4 things that make a good manicurist

I used to bite my nails all the time. Then, one day, I got bored and decided that I wanted to try out having long nails– I wasn’t playing piano all the time anymore and I wanted to make my hands look a little more “grown-up.” First, I got artificial nails (silk wrap) and got regular fills (acrylic). I kicked my nail biting habit and my natural nails were able to grow out underneath the acrylic. Once my nails actually became long and strong enough, I switched to natural nails. Now, I faithfully get a manicure every two weeks and a pedicure every month and frequently get complemented on my perfectly polished and shaped nails.

Of course, some, including me, say that now I have an unhealthy obsession with taking care of my nails.

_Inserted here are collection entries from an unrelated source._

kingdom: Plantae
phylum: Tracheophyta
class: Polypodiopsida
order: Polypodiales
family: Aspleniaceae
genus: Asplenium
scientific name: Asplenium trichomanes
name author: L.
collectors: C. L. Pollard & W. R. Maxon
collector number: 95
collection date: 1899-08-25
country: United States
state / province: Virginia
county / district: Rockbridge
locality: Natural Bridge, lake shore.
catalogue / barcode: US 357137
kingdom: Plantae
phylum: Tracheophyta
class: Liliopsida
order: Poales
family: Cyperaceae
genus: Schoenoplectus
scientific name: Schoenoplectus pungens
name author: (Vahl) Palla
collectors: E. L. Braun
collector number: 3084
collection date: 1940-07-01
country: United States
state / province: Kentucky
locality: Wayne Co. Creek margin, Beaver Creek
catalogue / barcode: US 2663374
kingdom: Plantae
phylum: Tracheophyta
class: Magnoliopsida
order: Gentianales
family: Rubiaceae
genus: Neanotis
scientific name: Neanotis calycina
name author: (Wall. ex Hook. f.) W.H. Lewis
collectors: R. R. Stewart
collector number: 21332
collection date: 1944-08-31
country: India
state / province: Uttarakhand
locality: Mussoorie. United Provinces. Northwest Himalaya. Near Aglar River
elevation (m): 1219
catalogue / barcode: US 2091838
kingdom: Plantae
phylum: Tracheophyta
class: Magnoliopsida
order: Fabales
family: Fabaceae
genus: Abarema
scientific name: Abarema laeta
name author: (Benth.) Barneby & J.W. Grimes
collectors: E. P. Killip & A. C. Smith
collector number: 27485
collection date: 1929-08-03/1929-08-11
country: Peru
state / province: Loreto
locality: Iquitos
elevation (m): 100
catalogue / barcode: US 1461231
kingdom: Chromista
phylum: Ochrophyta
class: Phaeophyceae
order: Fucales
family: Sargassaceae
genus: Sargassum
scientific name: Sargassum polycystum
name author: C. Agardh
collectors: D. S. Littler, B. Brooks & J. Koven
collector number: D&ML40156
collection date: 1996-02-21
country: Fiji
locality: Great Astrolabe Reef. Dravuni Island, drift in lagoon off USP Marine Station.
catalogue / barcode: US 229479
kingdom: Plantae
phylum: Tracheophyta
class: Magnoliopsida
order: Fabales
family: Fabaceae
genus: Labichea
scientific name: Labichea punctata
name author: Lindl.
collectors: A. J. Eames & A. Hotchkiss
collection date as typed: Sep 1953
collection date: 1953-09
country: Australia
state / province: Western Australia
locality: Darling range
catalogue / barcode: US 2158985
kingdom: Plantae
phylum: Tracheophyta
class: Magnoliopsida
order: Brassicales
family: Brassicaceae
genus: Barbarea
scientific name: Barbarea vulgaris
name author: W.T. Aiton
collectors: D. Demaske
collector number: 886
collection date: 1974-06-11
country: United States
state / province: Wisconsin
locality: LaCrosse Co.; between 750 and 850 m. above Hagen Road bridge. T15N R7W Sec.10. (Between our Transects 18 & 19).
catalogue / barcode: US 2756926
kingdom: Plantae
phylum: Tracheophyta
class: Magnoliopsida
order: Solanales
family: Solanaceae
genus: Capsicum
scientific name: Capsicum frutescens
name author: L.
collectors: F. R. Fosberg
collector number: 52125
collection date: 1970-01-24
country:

Well, I owe everything to my manicurist– here are 4 essential things that make a good manicurist:

  1. Hygiene & cleanliness. All implements should be clean and constantly sanitized. Same goes for the manicurist. If she sneezes, coughs, etc., she should be washing her hands or using hand sanitizer. There are a million places on your hands and feet where germs can enter, especially when removing skin and cuticle material. This is especially important for diabetics.
  2. Attention to detail. There’s a reason why they have those magnifying lamps. It may seem obsessive, but it drives me crazy if there is the slighest imperfection in the nailbed or shape of the nail (crooked, uneven, etc.). It becomes especially problematic after putting on polish and letting it dry– those imperfections will be even more noticeable.
  3. Health conscious. Well, at least when it comes to your skin and nails. Your manicurist should be looking out for you and making sure that not only do your nails look good, but that they also stay healthy. She should be making sure your cuticles aren’t drying out and that ingrown nails are taken care of. If your nail splits, she should be helping it stay clean and dry so it can heal– otherwise, fungus or infection can develop. If you have artificial nails, you should make sure your manicurist isn’t filing the nailbed too much. She will have to file it a little bit when putting on your full set and then each time she does a fill so that the artificial nail product has a slightly rough surface to bond to, but otherwise, your manicurist should be trying to keep your nailbed in tact. Your nailbed shouldn’t be flat and it shouldn’t hurt when filed. And your manicurist should be applying cuticle oil (and encouraging you too as well) to keep your cuticles moisturized without softening the nail.
  4. Confidante. Your manicure/pedicure time should be the opportunity to relax, whether that means you just close your eyes and let your manicurist do all the work or you talk about all the good and bad things going on in your life.

Current nail color: OPI‘s Route Beer Float.